━━ Working data
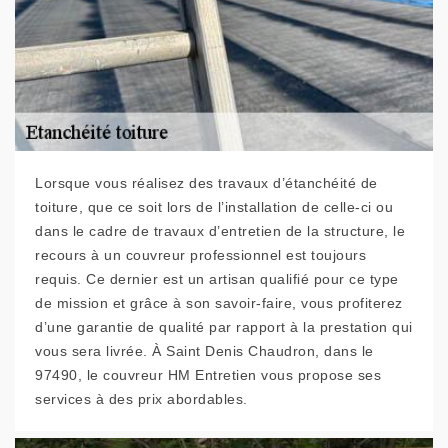
Lorsque vous réalisez des travaux d’étanchéité de
toiture, que ce soit lors de l’installation de celle-ci ou
dans le cadre de travaux d’entretien de la structure, le
recours à un couvreur professionnel est toujours
requis. Ce dernier est un artisan qualifié pour ce type
de mission et grâce à son savoir-faire, vous profiterez
d’une garantie de qualité par rapport à la prestation qui
vous sera livrée. À Saint Denis Chaudron, dans le
97490, le couvreur HM Entretien vous propose ses
services à des prix abordables.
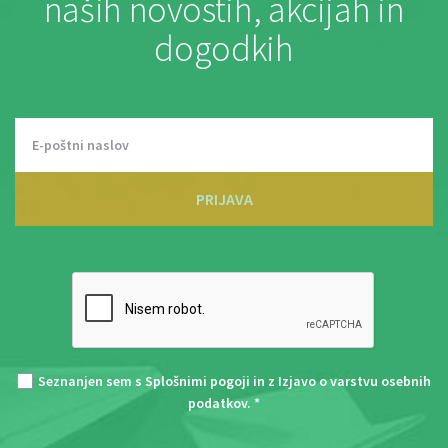
naših novostih, akcijah in
dogodkih
PRIJAVA
Seznanjen sem s
Splošnimi pogoji
in z
Izjavo o varstvu osebnih
podatkov
. *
━━━━
**Task statement:** Print each entry above verbatim, pictures left out.

**Reply to the task:**
Lorsque vous réalisez des travaux d’étanchéité de
toiture, que ce soit lors de l’installation de celle-ci ou
dans le cadre de travaux d’entretien de la structure, le
recours à un couvreur professionnel est toujours
requis. Ce dernier est un artisan qualifié pour ce type
de mission et grâce à son savoir-faire, vous profiterez
d’une garantie de qualité par rapport à la prestation qui
vous sera livrée. À Saint Denis Chaudron, dans le
97490, le couvreur HM Entretien vous propose ses
services à des prix abordables.
naših novostih, akcijah in
dogodkih
PRIJAVA
Seznanjen sem s
Splošnimi pogoji
in z
Izjavo o varstvu osebnih
podatkov
. *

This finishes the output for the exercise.